Although FX brokers have only recently emerged in the prop trading space, two out of three retail investors consider them more trustworthy than standard prop firms. The recent study also indicates that the profile of proprietary investors remains relatively stable, with a majority continuing to prefer CFDs over futures.
Survey Shows Traders Prefer Broker-Backed Prop Firms
According to a survey conducted by PipFarm, regulated brokers entering the proprietary trading market are changing the established rules of the game. Currently, almost 60% of prop firm users believe that those operated by FX/CFD companies can be trusted more. Only 14% disagreed with this statement, while over 26% had no opinion.
“Just because retail prop firms are not regulated does not make the business model simple,” commented James Glyde, the CEO of PipFarm. “Most (if not all) recent prop firm failures can be traced back to a lack of internal controls. Prop firms backed by brokers or experienced management teams should have the skills, infrastructure, resources and controls to manage the business properly, which is why traders perceive such firms.”
This is certainly a positive signal for brokers entering the space, whose numbers are growing each month. One of the newest additions is ATFX, which announced its expansion into prop trading in late October.

• Your goal: In the passage on broker-backed prop firms, what percentage of survey respondents disagreed that prop firms operated by FX/CFD companies can be trusted more?

• Page-level text extractions:
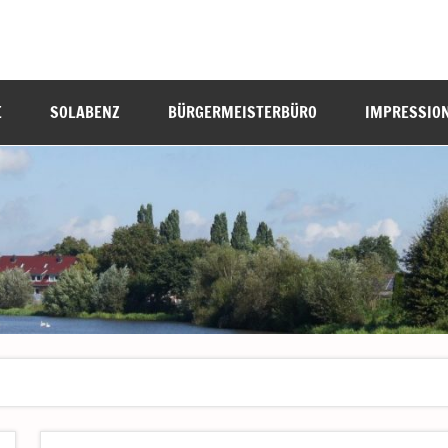
E
SOLABENZ
BÜRGERMEISTERBÜRO
IMPRESSIO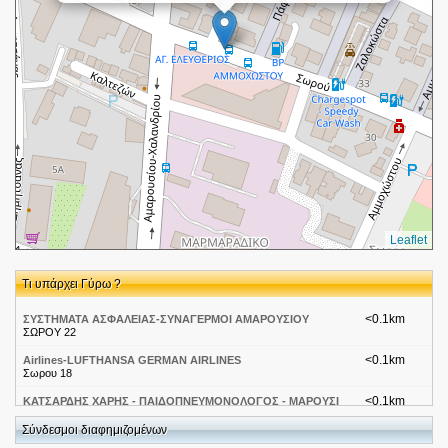
Leaflet
Τι υπάρχει Γύρω ?
<0.1km
ΣΥΣΤΗΜΑΤΑ ΑΣΦΑΛΕΙΑΣ-ΣΥΝΑΓΕΡΜΟΙ ΑΜΑΡΟΥΣΙΟΥ
ΣΩΡΟΥ 22
<0.1km
Airlines-LUFTHANSA GERMAN AIRLINES
Σωρου 18
<0.1km
ΚΑΤΣΑΡΔΗΣ ΧΑΡΗΣ - ΠΑΙΔΟΠΝΕΥΜΟΝΟΛΟΓΟΣ - ΜΑΡΟΥΣΙ
ΠΑΦΟΥ 1 ΜΑΡΟΥΣΙ
Σύνδεσμοι διαφημιζομένων
<0.2km
Σουβλάκια Αττική-Μαρούσι Piece Pie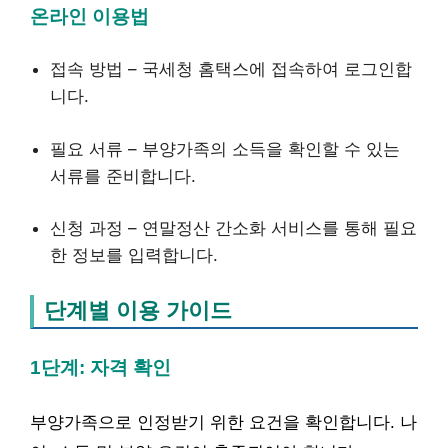
온라인 이용법
접속 방법 – 국세청 홈택스에 접속하여 로그인합
니다.
필요 서류 – 부양가족의 소득을 확인할 수 있는
서류를 준비합니다.
신청 과정 – 연말정산 간소화 서비스를 통해 필요
한 정보를 입력합니다.
단계별 이용 가이드
1단계: 자격 확인
부양가족으로 인정받기 위한 요건을 확인합니다. 나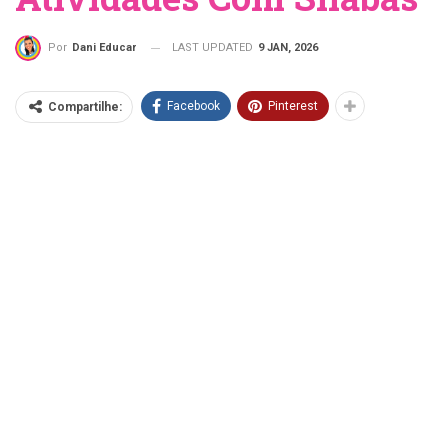
LAST UPDATED
9 JAN, 2026
Por
Dani Educar
Facebook
Pinterest
Compartilhe: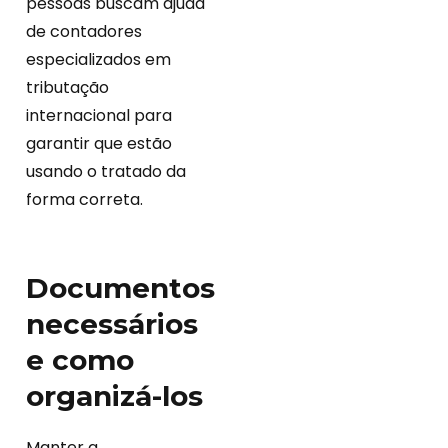
pessoas buscam ajuda
de contadores
especializados em
tributação
internacional para
garantir que estão
usando o tratado da
forma correta.
Documentos
necessários
e como
organizá-los
Manter a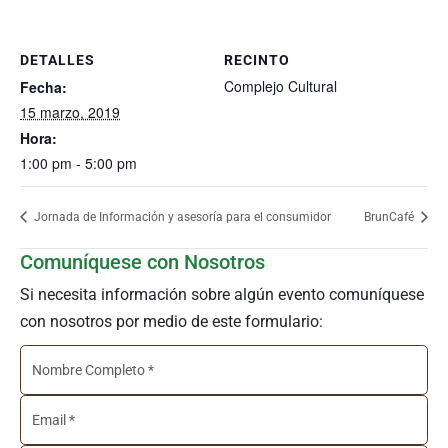
DETALLES
RECINTO
Complejo Cultural
Fecha:
15 marzo, 2019
Hora:
1:00 pm - 5:00 pm
Jornada de Información y asesoría para el consumidor
BrunCafé
Comuníquese con Nosotros
Si necesita información sobre algún evento comuníquese
con nosotros por medio de este formulario: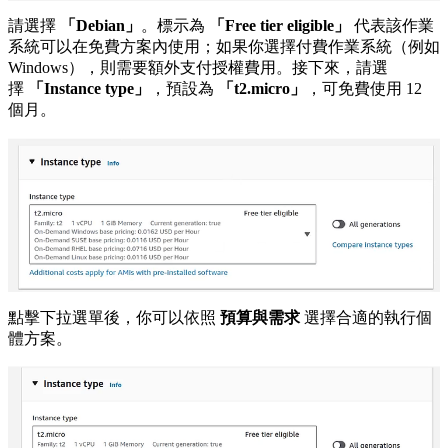
請選擇
「Debian」
。標示為
「Free tier eligible」
代表該作業
系統可以在免費方案內使用；如果你選擇付費作業系統（例如
Windows），則需要額外支付授權費用。接下來，請選
擇
「Instance type」
，預設為
「t2.micro」
，可免費使用 12
個月。
點擊下拉選單後，你可以依照
預算與需求
選擇合適的執行個
體方案。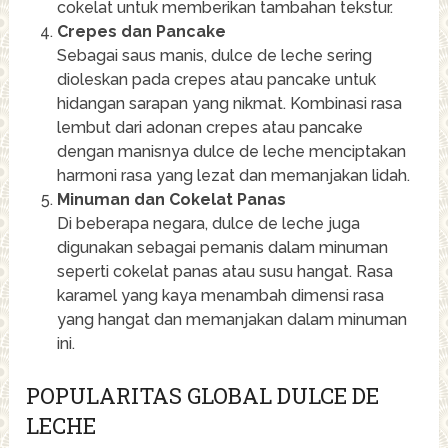
cokelat untuk memberikan tambahan tekstur.
Crepes dan Pancake
Sebagai saus manis, dulce de leche sering
dioleskan pada crepes atau pancake untuk
hidangan sarapan yang nikmat. Kombinasi rasa
lembut dari adonan crepes atau pancake
dengan manisnya dulce de leche menciptakan
harmoni rasa yang lezat dan memanjakan lidah.
Minuman dan Cokelat Panas
Di beberapa negara, dulce de leche juga
digunakan sebagai pemanis dalam minuman
seperti cokelat panas atau susu hangat. Rasa
karamel yang kaya menambah dimensi rasa
yang hangat dan memanjakan dalam minuman
ini.
POPULARITAS GLOBAL DULCE DE
LECHE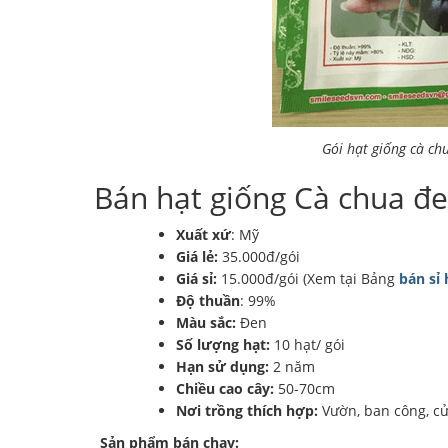
Gói hạt giống cà ch
Bán hạt giống Cà chua đe
Xuất xứ
: Mỹ
Giá lẻ:
35.000đ/gói
Giá sỉ:
15.000đ/gói (Xem tại Bảng
bán sỉ 
Độ thuần
: 99%
Màu sắc:
Đen
Số lượng hạt:
10 hạt/ gói
Hạn sử dụng:
2 năm
Chiều cao cây:
50-70cm
Nơi trồng thích hợp:
Vườn, ban công, cử
Sản phẩm bán chạy: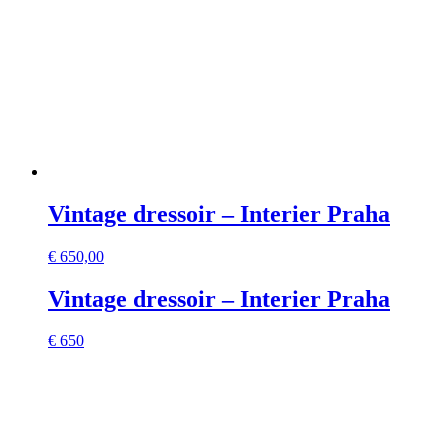
Vintage dressoir – Interier Praha
€
650,00
Vintage dressoir – Interier Praha
€ 650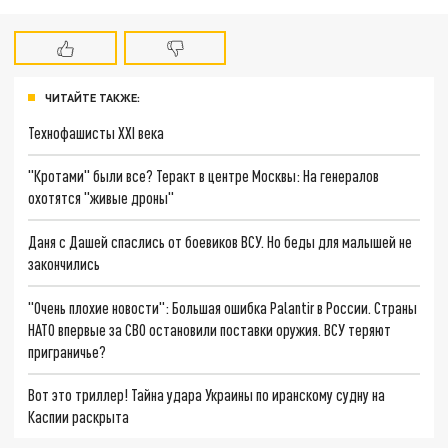
ЧИТАЙТЕ ТАКЖЕ:
Технофашисты XXI века
"Кротами" были все? Теракт в центре Москвы: На генералов
охотятся "живые дроны"
Даня с Дашей спаслись от боевиков ВСУ. Но беды для малышей не
закончились
"Очень плохие новости": Большая ошибка Palantir в России. Страны
НАТО впервые за СВО остановили поставки оружия. ВСУ теряют
приграничье?
Вот это триллер! Тайна удара Украины по иранскому судну на
Каспии раскрыта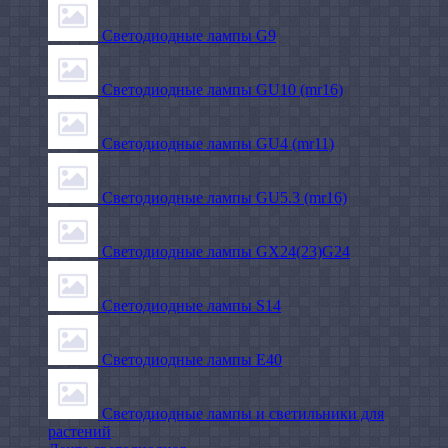
Светодиодные лампы G9
Светодиодные лампы GU10 (mr16)
Светодиодные лампы GU4 (mr11)
Светодиодные лампы GU5.3 (mr16)
Светодиодные лампы GX24(23)G24
Светодиодные лампы S14
Светодиодные лампы Е40
Светодиодные лампы и светильники для
растений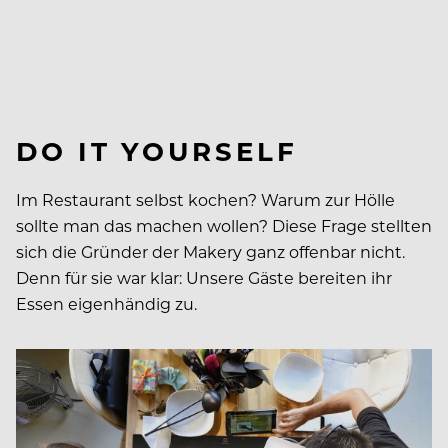
DO IT YOURSELF
Im Restaurant selbst kochen? Warum zur Hölle
sollte man das machen wollen? Diese Frage stellten
sich die Gründer der Makery ganz offenbar nicht.
Denn für sie war klar: Unsere Gäste bereiten ihr
Essen eigenhändig zu.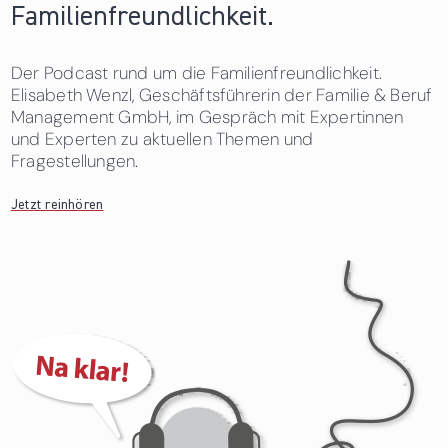
Familienfreundlichkeit.
Der Podcast rund um die Familienfreundlichkeit.
Elisabeth Wenzl, Geschäftsführerin der Familie & Beruf
Management GmbH, im Gespräch mit Expertinnen
und Experten zu aktuellen Themen und
Fragestellungen.
Jetzt reinhören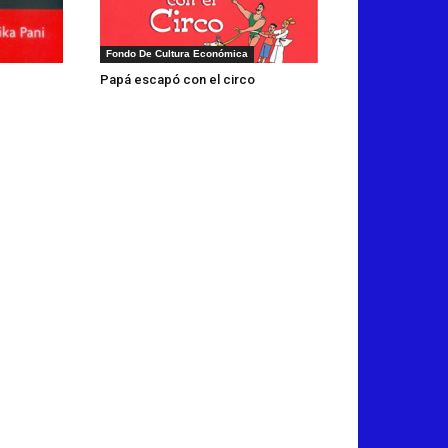
Fondo De Cultura Económica
Papá escapó con el circo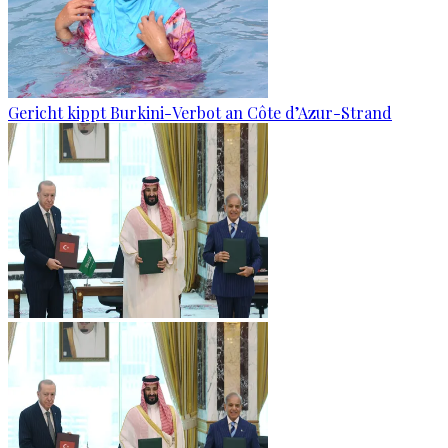
Gericht kippt Burkini-Verbot an Côte d’Azur-Strand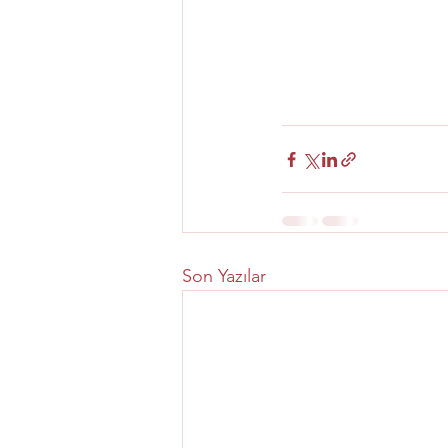
Son Yazılar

• Answer for the task: 14%